- **Records**
▬▬▬▬▬▬▬▬▬▬

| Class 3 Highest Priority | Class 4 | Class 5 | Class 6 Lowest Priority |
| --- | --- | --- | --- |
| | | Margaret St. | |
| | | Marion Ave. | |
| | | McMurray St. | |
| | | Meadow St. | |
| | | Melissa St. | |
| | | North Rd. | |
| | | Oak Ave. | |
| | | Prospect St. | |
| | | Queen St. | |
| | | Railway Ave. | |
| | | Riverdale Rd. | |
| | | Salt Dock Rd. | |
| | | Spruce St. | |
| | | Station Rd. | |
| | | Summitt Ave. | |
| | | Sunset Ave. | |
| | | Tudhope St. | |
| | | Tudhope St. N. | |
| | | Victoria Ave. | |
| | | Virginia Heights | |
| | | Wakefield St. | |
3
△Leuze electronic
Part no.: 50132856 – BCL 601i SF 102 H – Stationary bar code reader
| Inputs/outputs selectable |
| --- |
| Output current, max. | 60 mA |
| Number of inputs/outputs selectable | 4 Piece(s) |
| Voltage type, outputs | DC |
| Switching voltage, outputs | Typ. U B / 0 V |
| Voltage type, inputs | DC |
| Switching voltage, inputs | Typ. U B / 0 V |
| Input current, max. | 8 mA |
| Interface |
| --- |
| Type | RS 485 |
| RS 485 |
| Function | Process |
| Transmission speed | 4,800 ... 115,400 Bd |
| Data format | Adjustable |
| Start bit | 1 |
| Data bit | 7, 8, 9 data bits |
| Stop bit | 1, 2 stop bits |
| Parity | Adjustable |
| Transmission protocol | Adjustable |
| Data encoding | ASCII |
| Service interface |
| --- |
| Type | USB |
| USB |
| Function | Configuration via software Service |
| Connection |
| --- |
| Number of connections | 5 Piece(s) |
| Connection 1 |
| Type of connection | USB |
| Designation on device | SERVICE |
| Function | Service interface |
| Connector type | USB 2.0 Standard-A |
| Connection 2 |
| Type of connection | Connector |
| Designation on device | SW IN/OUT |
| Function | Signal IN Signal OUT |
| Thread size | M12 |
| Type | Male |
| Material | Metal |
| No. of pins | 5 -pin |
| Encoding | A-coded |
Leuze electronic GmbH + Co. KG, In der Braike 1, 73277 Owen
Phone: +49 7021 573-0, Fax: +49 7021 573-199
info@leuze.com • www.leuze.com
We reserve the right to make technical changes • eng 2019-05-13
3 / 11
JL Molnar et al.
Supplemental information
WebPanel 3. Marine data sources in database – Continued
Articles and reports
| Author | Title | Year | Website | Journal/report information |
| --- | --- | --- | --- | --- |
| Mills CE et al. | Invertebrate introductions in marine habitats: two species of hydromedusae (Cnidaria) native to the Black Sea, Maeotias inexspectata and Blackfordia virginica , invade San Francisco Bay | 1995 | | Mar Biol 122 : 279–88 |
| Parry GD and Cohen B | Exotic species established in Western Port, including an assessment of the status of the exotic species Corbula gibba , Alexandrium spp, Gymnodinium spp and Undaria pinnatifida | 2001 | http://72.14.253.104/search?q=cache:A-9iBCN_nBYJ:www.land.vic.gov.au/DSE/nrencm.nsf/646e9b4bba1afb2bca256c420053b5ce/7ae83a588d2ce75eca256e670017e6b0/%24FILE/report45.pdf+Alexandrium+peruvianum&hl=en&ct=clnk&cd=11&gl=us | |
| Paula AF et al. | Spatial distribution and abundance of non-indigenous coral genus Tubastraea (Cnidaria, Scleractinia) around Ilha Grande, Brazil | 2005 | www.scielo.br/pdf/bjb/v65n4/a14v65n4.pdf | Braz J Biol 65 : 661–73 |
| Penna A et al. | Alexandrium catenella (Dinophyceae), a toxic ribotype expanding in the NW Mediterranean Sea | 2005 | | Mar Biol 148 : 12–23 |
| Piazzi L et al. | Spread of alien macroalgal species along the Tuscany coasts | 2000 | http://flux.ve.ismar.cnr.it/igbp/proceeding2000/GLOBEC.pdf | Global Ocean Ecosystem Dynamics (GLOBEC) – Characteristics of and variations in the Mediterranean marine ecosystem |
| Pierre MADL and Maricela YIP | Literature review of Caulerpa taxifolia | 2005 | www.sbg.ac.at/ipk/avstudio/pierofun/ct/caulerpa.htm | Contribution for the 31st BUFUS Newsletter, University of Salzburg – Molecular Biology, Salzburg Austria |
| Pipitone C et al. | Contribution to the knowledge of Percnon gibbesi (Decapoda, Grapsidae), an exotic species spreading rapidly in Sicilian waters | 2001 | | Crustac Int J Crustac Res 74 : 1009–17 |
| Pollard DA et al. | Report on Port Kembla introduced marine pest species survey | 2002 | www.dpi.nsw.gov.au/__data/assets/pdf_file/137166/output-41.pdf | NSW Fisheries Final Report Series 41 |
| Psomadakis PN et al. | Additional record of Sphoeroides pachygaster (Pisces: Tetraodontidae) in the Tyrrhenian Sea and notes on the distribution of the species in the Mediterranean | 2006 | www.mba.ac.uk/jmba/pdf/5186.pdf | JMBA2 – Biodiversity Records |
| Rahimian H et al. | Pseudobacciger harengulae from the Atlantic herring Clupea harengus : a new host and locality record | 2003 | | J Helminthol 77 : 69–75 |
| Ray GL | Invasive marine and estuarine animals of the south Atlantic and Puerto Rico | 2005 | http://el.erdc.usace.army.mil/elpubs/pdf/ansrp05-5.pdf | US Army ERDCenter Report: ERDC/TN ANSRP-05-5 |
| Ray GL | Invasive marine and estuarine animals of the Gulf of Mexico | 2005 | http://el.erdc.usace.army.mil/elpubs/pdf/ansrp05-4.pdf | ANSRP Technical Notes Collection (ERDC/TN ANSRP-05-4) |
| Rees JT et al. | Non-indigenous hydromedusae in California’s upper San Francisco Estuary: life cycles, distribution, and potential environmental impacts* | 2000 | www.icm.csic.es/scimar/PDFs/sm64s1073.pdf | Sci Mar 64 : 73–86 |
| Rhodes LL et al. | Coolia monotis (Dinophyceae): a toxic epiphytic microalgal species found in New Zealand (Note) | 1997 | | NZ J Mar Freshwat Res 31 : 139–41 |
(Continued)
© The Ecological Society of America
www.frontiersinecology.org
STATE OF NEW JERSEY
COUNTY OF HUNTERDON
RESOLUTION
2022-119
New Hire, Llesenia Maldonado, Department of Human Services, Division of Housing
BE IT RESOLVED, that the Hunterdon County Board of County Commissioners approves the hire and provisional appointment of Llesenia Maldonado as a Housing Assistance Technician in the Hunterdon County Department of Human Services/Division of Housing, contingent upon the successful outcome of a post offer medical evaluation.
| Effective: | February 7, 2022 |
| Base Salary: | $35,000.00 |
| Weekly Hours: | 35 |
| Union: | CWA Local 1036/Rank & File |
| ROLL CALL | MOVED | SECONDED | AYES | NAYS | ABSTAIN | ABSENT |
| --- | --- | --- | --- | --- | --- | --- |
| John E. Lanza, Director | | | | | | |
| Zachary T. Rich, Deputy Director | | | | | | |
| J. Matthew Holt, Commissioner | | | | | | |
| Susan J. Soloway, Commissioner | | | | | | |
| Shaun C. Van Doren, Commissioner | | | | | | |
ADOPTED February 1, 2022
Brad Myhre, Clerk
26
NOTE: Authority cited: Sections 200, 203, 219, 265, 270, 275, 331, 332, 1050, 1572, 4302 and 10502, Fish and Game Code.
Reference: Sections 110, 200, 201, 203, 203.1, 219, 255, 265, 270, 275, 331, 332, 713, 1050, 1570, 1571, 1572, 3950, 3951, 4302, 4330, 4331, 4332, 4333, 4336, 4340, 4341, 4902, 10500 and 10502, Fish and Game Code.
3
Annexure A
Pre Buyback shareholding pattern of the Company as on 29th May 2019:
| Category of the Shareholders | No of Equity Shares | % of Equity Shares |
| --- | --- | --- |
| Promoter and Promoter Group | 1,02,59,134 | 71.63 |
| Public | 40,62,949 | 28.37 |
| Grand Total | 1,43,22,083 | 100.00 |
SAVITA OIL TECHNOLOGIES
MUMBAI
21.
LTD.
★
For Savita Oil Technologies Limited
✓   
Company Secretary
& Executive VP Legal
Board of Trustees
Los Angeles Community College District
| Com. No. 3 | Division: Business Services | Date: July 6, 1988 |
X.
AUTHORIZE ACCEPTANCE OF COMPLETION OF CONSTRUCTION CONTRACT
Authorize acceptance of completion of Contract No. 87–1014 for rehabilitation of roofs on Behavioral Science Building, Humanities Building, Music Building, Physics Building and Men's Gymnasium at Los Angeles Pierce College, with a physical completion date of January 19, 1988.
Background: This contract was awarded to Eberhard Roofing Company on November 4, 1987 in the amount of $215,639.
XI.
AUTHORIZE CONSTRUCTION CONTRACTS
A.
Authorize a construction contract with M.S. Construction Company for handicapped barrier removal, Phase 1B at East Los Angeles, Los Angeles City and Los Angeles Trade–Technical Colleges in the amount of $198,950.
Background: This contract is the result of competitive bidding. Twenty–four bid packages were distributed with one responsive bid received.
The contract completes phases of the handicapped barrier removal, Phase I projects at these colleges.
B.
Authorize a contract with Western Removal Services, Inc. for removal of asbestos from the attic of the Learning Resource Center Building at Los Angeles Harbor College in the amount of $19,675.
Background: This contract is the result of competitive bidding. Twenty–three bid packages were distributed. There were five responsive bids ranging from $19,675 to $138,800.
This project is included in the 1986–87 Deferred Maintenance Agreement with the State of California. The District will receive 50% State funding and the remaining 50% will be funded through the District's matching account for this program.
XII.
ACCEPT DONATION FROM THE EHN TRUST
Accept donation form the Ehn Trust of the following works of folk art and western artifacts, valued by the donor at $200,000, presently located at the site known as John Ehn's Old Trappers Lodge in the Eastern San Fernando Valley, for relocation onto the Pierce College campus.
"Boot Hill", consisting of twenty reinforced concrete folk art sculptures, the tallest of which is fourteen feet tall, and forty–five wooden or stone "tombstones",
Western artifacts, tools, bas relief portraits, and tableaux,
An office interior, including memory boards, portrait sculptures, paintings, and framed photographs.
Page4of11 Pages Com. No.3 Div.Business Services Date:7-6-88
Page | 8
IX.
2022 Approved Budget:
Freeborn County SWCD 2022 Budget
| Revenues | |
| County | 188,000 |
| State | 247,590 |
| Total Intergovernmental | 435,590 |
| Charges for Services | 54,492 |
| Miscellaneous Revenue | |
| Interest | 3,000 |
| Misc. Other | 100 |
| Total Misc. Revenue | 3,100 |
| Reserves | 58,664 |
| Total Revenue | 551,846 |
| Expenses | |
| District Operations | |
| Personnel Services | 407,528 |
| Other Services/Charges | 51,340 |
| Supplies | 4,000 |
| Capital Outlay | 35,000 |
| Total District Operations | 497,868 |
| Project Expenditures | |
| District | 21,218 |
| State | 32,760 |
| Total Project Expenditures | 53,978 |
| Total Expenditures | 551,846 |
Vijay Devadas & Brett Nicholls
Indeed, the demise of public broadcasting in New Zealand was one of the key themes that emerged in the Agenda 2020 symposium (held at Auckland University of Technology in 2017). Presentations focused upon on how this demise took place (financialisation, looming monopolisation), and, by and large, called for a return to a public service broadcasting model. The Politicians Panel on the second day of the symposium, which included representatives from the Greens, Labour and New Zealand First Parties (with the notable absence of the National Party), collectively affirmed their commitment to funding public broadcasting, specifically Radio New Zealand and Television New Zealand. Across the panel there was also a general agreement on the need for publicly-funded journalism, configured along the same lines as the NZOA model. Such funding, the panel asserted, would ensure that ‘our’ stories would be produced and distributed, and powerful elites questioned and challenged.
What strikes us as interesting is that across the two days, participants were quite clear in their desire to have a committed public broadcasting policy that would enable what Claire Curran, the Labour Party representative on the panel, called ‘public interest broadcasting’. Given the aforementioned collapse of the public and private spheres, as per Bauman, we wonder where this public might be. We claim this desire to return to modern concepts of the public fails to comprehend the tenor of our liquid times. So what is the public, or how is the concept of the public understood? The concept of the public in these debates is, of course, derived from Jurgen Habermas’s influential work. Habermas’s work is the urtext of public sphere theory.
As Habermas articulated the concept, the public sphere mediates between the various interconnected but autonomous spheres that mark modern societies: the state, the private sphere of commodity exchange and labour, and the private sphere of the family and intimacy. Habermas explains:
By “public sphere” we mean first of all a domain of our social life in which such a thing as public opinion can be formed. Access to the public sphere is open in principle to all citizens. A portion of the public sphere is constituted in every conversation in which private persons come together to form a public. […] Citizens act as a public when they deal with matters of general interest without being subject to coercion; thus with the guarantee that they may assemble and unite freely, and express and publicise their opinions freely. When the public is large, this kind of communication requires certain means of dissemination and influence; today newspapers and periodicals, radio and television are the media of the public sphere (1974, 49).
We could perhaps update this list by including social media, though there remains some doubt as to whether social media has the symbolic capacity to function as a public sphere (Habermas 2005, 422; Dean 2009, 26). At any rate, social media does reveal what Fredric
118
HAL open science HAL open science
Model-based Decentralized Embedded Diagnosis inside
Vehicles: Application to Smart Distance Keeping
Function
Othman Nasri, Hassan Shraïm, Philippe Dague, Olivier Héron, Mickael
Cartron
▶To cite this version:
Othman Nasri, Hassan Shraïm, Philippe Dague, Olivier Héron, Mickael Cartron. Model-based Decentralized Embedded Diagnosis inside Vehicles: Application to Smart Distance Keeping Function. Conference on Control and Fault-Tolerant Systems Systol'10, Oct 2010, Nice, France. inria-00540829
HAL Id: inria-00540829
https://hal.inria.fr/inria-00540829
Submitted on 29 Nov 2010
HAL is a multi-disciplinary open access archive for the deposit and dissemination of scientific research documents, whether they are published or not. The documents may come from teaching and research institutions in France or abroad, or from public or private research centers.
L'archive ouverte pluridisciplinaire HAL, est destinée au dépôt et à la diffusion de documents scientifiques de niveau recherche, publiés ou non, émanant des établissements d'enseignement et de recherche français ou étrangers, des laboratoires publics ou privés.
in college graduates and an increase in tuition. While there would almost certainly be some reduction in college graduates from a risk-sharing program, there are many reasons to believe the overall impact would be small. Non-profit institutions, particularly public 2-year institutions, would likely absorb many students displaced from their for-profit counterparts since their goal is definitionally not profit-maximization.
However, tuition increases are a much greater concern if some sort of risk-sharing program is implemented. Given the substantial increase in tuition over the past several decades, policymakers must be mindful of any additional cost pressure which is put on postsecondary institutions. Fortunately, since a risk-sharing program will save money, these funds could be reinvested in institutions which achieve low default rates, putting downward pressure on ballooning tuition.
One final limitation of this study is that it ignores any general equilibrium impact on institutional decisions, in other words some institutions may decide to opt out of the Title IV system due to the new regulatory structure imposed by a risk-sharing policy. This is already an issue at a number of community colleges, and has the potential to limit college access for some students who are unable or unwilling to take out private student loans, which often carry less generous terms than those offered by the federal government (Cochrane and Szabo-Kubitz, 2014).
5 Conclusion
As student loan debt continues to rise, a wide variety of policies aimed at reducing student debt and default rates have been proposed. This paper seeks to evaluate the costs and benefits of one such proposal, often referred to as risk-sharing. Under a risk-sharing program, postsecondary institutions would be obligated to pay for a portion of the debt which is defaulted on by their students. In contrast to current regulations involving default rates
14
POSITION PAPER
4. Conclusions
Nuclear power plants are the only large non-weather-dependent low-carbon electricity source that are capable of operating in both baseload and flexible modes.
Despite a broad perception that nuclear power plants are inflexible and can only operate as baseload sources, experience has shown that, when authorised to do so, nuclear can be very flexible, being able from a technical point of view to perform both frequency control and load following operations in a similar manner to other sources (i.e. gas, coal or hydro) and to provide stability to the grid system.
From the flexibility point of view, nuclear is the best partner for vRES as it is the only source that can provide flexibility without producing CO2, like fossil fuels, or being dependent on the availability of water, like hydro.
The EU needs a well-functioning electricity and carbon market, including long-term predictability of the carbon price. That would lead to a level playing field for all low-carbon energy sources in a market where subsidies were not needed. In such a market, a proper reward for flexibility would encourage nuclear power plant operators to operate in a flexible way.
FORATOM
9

▬▬▬▬▬▬▬▬▬▬

- **Task goal**
Wherever the word "Mickael" occurs in the data, copy that whole line.

- **Task output**
Othman Nasri, Hassan Shraïm, Philippe Dague, Olivier Héron, Mickael
Othman Nasri, Hassan Shraïm, Philippe Dague, Olivier Héron, Mickael Cartron. Model-based Decentralized Embedded Diagnosis inside Vehicles: Application to Smart Distance Keeping Function. Conference on Control and Fault-Tolerant Systems Systol'10, Oct 2010, Nice, France. inria-00540829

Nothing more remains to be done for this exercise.